* **Exercise objective**
Update the passage on HeatSync Labs starting at "Hackerspace in Mesa, Arizona" and ending at "from other hackerspaces.", with "crowdfunding campaign" changed to "fundraising drive".

Hackerspace in Mesa, Arizona

HeatSync Labs is a hackerspace located in Mesa, Arizona that started in 2009. As Arizona's first hackerspace, it operates a 3,200 sq foot community workshop that provides a wide range of tools, equipment, and classes focused on electronics, fabrication, and other maker-related skills.

== History ==
Founded in 2009, Jacob Rosenthal and Jeremy Leung co-founded HeatSync Labs. Before moving to its current location, the hackerspace operated out of a software incubator space. Funding for the current location was raised through a community crowdfunding campaign.

On August 24, 2016, Ryan McDermott from HeatSync Labs was invited to the White House to meet with the Office of Science and Technology Policy along with 179 other representatives from other hackerspaces.

=== Startups & companies ===
The following are companies or consultancies that were either created or incubated at HeatSync Labs:

Iced Dev, Meshblu/Octoblu, LumenCanvas, Magnolia Development, and Mindblender Productions.

* **Entries provided**

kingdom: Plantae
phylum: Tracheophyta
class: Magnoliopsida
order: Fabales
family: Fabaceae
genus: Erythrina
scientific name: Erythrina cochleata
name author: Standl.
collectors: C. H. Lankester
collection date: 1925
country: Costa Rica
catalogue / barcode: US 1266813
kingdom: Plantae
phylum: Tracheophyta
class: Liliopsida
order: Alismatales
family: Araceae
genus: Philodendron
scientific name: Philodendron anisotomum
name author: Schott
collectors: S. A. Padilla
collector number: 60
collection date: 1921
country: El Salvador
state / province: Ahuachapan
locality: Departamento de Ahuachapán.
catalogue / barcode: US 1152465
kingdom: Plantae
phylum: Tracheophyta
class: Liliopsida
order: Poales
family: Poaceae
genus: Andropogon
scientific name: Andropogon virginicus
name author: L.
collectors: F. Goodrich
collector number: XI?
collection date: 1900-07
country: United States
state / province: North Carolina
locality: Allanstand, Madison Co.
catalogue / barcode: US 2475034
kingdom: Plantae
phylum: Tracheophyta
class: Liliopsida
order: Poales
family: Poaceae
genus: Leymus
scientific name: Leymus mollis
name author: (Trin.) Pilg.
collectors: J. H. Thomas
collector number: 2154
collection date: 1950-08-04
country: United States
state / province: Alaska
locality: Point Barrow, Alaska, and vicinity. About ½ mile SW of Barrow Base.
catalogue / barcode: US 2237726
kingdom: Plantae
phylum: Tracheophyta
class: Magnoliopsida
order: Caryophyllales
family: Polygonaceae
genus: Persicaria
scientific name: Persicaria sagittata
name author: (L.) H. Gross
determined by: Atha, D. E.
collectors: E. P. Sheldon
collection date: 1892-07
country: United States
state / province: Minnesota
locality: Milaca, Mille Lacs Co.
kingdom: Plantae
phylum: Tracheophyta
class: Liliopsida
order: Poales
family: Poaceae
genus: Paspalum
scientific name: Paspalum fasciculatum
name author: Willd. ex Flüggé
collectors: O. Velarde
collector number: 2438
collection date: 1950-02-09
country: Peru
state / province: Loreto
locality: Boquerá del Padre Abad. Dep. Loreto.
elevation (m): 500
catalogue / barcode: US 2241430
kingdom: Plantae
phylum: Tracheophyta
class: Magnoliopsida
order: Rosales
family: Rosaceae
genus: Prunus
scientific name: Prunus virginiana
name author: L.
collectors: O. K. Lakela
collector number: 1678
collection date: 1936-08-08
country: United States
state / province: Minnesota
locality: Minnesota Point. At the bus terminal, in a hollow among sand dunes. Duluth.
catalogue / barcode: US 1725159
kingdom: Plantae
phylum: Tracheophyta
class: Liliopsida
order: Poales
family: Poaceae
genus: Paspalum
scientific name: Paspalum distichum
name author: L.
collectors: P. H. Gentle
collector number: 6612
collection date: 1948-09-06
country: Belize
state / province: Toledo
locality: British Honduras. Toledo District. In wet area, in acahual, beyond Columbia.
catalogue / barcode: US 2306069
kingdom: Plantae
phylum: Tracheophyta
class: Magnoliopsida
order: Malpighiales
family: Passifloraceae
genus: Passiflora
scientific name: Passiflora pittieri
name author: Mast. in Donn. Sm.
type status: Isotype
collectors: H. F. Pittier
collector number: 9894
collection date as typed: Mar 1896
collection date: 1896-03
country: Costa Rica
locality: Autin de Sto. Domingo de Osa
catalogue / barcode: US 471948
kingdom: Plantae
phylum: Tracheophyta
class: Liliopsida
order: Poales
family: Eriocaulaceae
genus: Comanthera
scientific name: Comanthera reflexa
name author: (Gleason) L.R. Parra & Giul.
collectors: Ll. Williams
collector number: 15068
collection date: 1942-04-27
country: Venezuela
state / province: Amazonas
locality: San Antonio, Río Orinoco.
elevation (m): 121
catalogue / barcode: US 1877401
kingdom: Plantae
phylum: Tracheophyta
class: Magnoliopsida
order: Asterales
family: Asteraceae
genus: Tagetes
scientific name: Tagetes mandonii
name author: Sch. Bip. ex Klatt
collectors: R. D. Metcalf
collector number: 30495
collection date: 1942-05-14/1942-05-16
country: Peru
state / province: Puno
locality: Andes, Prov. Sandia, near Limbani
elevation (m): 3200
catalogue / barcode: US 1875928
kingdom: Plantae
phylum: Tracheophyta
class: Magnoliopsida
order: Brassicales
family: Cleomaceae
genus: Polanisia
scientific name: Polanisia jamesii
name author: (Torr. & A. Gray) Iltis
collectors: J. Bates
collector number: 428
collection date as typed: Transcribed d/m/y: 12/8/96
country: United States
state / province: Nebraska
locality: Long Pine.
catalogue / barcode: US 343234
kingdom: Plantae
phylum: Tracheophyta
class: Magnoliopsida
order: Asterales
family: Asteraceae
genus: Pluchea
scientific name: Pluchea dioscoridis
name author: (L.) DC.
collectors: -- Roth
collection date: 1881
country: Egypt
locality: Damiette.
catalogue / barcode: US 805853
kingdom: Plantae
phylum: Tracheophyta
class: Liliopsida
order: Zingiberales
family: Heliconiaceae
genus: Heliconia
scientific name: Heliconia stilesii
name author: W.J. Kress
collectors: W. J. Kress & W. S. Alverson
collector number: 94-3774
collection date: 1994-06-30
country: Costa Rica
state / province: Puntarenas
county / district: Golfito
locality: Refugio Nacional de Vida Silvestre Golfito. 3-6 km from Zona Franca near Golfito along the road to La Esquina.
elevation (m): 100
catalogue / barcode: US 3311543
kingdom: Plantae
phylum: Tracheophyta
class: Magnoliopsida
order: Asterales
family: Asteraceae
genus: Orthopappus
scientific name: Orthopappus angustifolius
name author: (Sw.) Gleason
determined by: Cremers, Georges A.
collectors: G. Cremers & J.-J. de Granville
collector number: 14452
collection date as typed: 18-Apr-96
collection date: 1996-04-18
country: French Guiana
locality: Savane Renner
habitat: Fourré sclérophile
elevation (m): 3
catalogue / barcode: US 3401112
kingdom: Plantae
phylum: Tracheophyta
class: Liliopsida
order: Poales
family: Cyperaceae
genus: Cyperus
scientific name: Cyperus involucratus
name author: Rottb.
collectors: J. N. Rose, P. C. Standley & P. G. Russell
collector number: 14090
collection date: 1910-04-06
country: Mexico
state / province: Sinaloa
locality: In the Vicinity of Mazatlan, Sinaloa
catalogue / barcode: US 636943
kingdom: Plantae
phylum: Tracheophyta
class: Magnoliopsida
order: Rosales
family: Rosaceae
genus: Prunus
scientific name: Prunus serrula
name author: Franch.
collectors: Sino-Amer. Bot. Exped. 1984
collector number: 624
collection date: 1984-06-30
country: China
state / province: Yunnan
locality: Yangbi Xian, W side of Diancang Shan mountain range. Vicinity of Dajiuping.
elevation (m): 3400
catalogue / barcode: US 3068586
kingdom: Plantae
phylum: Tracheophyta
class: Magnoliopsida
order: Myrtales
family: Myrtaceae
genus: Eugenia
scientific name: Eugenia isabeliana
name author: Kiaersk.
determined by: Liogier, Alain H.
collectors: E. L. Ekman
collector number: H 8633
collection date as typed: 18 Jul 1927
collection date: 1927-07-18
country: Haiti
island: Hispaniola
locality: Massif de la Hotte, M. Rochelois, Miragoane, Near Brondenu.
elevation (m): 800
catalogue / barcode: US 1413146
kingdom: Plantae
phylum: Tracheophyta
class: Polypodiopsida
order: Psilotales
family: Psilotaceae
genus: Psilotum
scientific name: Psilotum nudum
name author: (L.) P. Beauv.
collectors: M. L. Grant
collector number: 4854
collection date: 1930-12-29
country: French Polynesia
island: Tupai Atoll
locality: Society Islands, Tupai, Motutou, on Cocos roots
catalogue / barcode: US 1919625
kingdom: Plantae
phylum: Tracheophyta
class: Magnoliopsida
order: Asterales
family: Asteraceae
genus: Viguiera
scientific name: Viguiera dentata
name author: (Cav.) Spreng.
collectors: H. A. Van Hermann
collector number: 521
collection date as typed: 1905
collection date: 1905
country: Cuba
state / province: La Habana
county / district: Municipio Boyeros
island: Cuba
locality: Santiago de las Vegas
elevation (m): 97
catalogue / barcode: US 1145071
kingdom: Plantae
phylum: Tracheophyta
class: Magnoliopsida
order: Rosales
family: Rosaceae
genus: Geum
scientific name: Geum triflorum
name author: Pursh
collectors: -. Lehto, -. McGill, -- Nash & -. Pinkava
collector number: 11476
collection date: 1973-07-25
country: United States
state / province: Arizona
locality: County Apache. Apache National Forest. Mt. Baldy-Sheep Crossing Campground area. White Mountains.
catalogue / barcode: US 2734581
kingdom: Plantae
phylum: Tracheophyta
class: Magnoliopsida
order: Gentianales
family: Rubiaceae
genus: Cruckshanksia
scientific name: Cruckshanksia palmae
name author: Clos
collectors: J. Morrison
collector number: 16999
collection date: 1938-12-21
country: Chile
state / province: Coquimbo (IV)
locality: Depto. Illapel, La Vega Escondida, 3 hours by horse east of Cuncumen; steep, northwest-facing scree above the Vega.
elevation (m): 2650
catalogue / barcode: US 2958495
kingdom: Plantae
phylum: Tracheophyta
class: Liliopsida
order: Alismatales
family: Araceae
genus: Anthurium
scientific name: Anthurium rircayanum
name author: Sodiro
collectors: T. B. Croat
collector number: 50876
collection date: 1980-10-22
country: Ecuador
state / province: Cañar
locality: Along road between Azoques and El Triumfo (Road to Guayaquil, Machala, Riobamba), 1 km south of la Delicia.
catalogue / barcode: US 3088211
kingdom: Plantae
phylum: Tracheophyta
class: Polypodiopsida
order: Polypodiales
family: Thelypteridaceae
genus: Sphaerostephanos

* **Solution for this task**
Hackerspace in Mesa, Arizona

HeatSync Labs is a hackerspace located in Mesa, Arizona that started in 2009. As Arizona's first hackerspace, it operates a 3,200 sq foot community workshop that provides a wide range of tools, equipment, and classes focused on electronics, fabrication, and other maker-related skills.

== History ==
Founded in 2009, Jacob Rosenthal and Jeremy Leung co-founded HeatSync Labs. Before moving to its current location, the hackerspace operated out of a software incubator space. Funding for the current location was raised through a community fundraising drive.

On August 24, 2016, Ryan McDermott from HeatSync Labs was invited to the White House to meet with the Office of Science and Technology Policy along with 179 other representatives from other hackerspaces.